Abstractions are what allow us to build the complex applications that we all use day-to-day. For example, it's rare for us to care about the precise details of on-disk storage when building an application — that's why databases exist!
Debugging is different though. It forces us to break through those abstractions in order to understand what the computer is really doing.
In this talk, we'll explore the aftermath of a complex outage in a Postgres cluster. We'll retrace the steps we took to reliably reproduce the failure in a local environment and pull out lessons about debugging complex systems along the way. At one point, we'll dive into the depths of how Postgres represents data on disk, and realise that even unfamiliar layers of a system don't need to be scary.
Interview:
What's the focus of your work these days?
I work as an infrastructure engineer at a company called PlanetScale where we build a MySQL managed database platform. The focus of my work specifically is building all of the infrastructure underneath the database that helps it to run super reliably and automated and without too many hands.
What's the motivation for your talk at QCon London 2023?

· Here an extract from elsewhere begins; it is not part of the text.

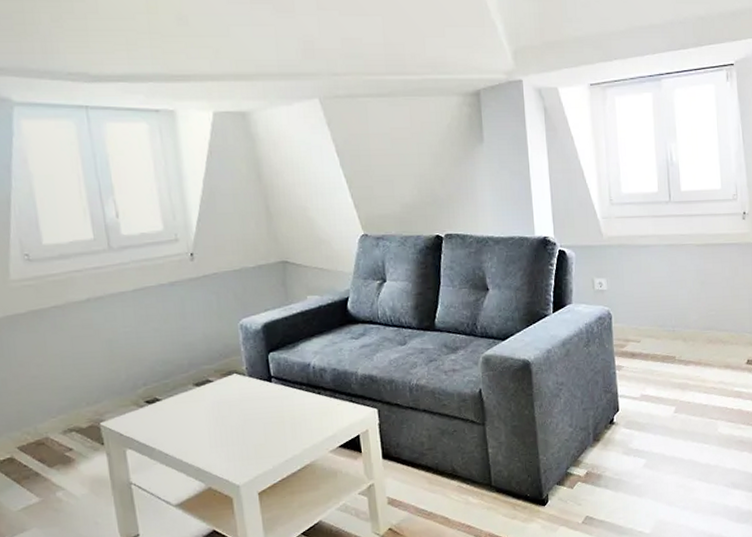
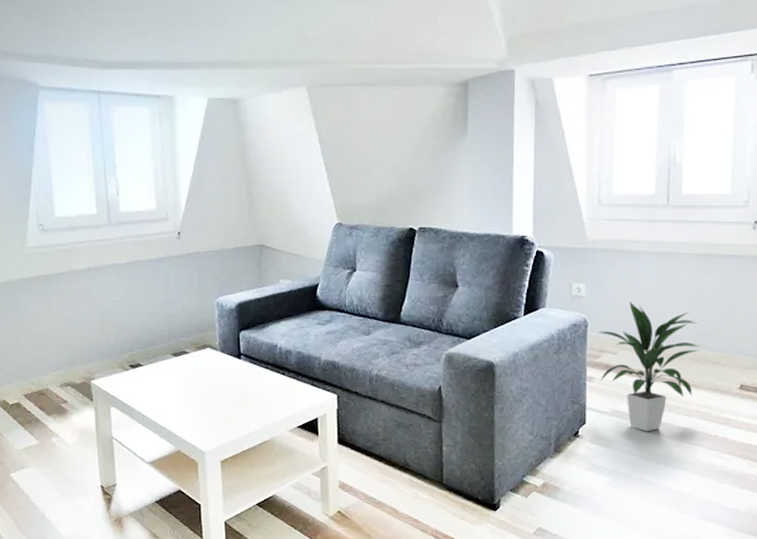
indoor plant: none [622,292,710,412] -> present [598,301,699,432]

My talk's motivation is about trying to help people get better at debugging really complex problems. I think it's really easy to become very skilled in other parts of writing software and lag behind in terms of debugging skills. It's something I feel very passionate about as an infrastructure engineer because a lot of my job is figuring out why things are going wrong. I actually don't think it's that hard, I think people often find it tricky because it's outside of their comfort zone. In my talk I go through a really complex example of a failure, but show that it's really just about applying the same step-by-step approach.
How would you describe your main persona and target audience for this session?
Anyone who builds and runs software in production. In terms of level, I'd say probably mid to senior plus. I try to avoid assuming any domain knowledge in the talk. I do assume a base level of programming knowledge to get there.
Is there anything specific that you'd like people to walk away with after watching your session?
I'd like people to believe that they can do things that they're not so familiar with. The specific example I use in the talk is of a database clustering outage. It's about following that methodical debugging process, in which we had to dive all the way down into the binary on disk format of the database - which is a scary place that you don't normally go to.
Speaker
Chris Sinjakli
Infra Engineer @planetscaledata
Chris enjoys working on the strange parts of computing where software and systems meet. He especially likes the challenges of databases and distributed systems.
All his programs are made from organic, hand-picked, artisanal keypresses.